O resto de papel de embrulho denunciava sua idade, este devia ter sido azul, mas com o tempo se mostrava em um tom verde acinzentado sem graça, todo rasgado, pobremente envolvendo uma pequena caixa de madeira entalhada com desenhos florais, que por sua vez guardava uma pequena pedra azulada.

Mas a pedra pouco importava, foi a letra de seu pai, em um papel junto àquela rocha, que ela queria.

E quando começou a ler foi como se estivesse voltando no tempo, na época que ele sentava em seu colo e ele lhe recitava Fernando Pessoa, Carlos Drumond, ou Gonçalves dias, que ela odiava, achava chato, ( e convenhamos, era chato mesmo), mas que agora era nostálgico.

E lá naquele papel um pequeno poema com a caligrafia dele dizia:

E de repeNte
o resumo de tudo é uma Chave.
a chave de uma porta que não abre
para O iNTeRior dEsabitado,
no solo que inexiste,
Mas a chave Existe.

Carlos Drummond de Andrade

Mal acreditava ela no que estava lendo, era um sopro de alegria para o dia tão conturbado que vivia, lhe dando um último resquício de força para continuar sua caminhada.

Mas Por que Ravi carregava isso numa bolsa?

- o que devo fazer ? - murmurava para si em meio à lágrimas.

Passou alguns instantes ali parada pensando se deveria ir à polícia, se deveria fazer algo, mas antes que tomasse qualquer atitude continuou a remexer as coisas que ali estavam, lembrando das palavras do irmão : "pedra e endereço", portanto a pedra já havia achado, faltava o endereço.

Havia um canivete enferrujado, que ela logo tirou da bolsa, pondo no bolso da calça, já que podia ser útil.
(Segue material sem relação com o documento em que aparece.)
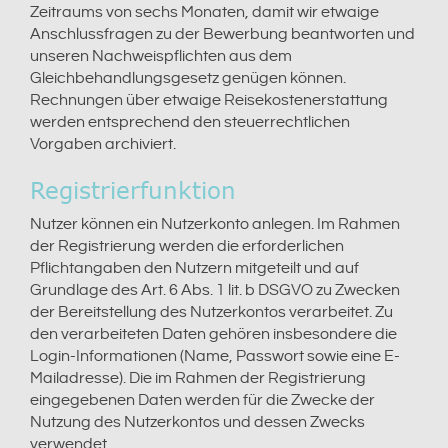
Zeitraums von sechs Monaten, damit wir etwaige
Anschlussfragen zu der Bewerbung beantworten und
unseren Nachweispflichten aus dem
Gleichbehandlungsgesetz genügen können.
Rechnungen über etwaige Reisekostenerstattung
werden entsprechend den steuerrechtlichen
Vorgaben archiviert.
Registrierfunktion
Nutzer können ein Nutzerkonto anlegen. Im Rahmen
der Registrierung werden die erforderlichen
Pflichtangaben den Nutzern mitgeteilt und auf
Grundlage des Art. 6 Abs. 1 lit. b DSGVO zu Zwecken
der Bereitstellung des Nutzerkontos verarbeitet. Zu
den verarbeiteten Daten gehören insbesondere die
Login-Informationen (Name, Passwort sowie eine E-
Mailadresse). Die im Rahmen der Registrierung
eingegebenen Daten werden für die Zwecke der
Nutzung des Nutzerkontos und dessen Zwecks
verwendet.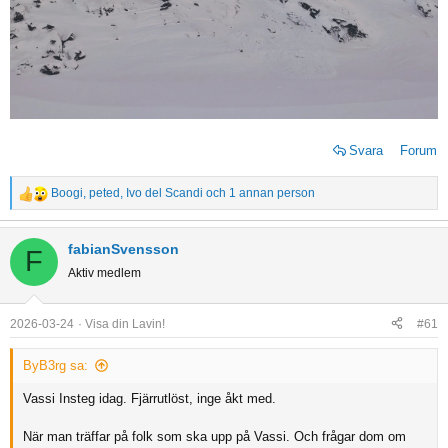
Svara
Forum
Boogi
,
peted
,
Ivo del Scandi
och 1 annan person
R
e
a
fabianSvensson
F
c
Aktiv medlem
t
i
o
2026-03-24
Visa din Lavin!
#61
n
s
ByB3rg sa:
:
Vassi Insteg idag. Fjärrutlöst, inge åkt med.
När man träffar på folk som ska upp på Vassi. Och frågar dom om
Já o resto parecia meio inútil, um caderno velho com capa de surfista desgastada, e uma agenda nova, cheia de rabiscos e compromissos.

E assim, passando os dedos devagar pela agenda vermelha, folheando calmamente todas as folhas, arregalou os olhos ao perceber que no dia 9 de maio, de fato, tinha um endereço:

Rua José Odécio Teófilo Silva, número 540, Parque Alvorada, Timon.
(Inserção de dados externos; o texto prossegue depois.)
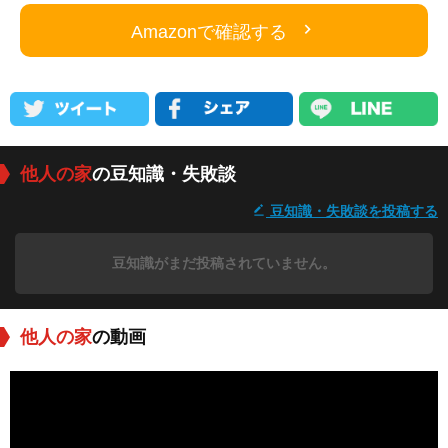
Amazonで確認する
他人の家
の豆知識・失敗談
豆知識・失敗談を投稿する
豆知識がまだ投稿されていません。
他人の家
の動画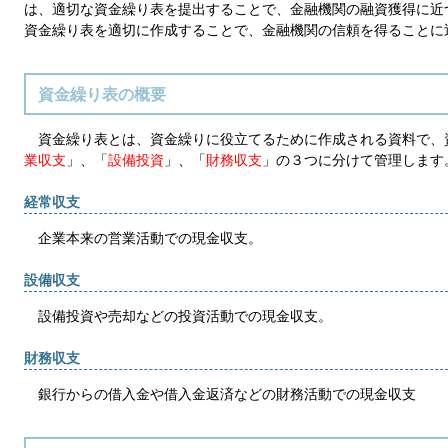
は、適切な資金繰り表を提出することで、金融機関の融資獲得に近
資金繰り表を適切に作成することで、金融機関の信頼を得ることに
資金繰り表の概要
資金繰り表とは、資金繰りに役立てるために作成される資料で、
業収支
」、「
設備投資
」、「
財務収支
」の３つに分けて管理します
経常収支
企業本来の営業活動での現金収支。
設備収支
設備投資や売却などの投資活動での現金収支。
財務収支
銀行からの借入金や借入金返済などの財務活動での現金収支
Ponderou um pouco se deveria voltar pra casa, se deveria ir a esse lugar, ou simplesmente ir à polícia, mas não queria voltar e constatar que sua mãe e seu irmão estavam mortos. Muito menos ser responsável pela prisão de Ravi em caso de ambos estarem bem.
Deveria ela dar um voto de confiança para aquele delinquente? Deveria ela se arriscar?

Ficou ali pensando, não era muito boa em tomar decisões racionais, e assim, como tantas vezes na sua vida, contou até três, criou coragem, deu partida no carro, deixou a curiosidade lhe levar, e foi atrás do que quer que estivesse naquele local, rezando para que a gasolina fosse suficiente, e que não estivesse tomando a decisão errada.

- eu só quero que minha mãe esteja bem - murmurava ela pra si. - Deus por favor me ajude.